Can you copy out, word for word, the data from the line containing "like °C 159.7" through the line containing "It reads °C 40.5", both included?

- Recorded information:
---

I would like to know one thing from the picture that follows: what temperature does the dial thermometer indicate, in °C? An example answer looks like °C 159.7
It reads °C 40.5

---

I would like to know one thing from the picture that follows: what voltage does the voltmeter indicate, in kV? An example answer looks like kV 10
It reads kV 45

---

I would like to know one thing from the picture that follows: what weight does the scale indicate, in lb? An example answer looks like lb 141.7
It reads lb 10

---

- The completed task:
I would like to know one thing from the picture that follows: what temperature does the dial thermometer indicate, in °C? An example answer looks like °C 159.7
It reads °C 40.5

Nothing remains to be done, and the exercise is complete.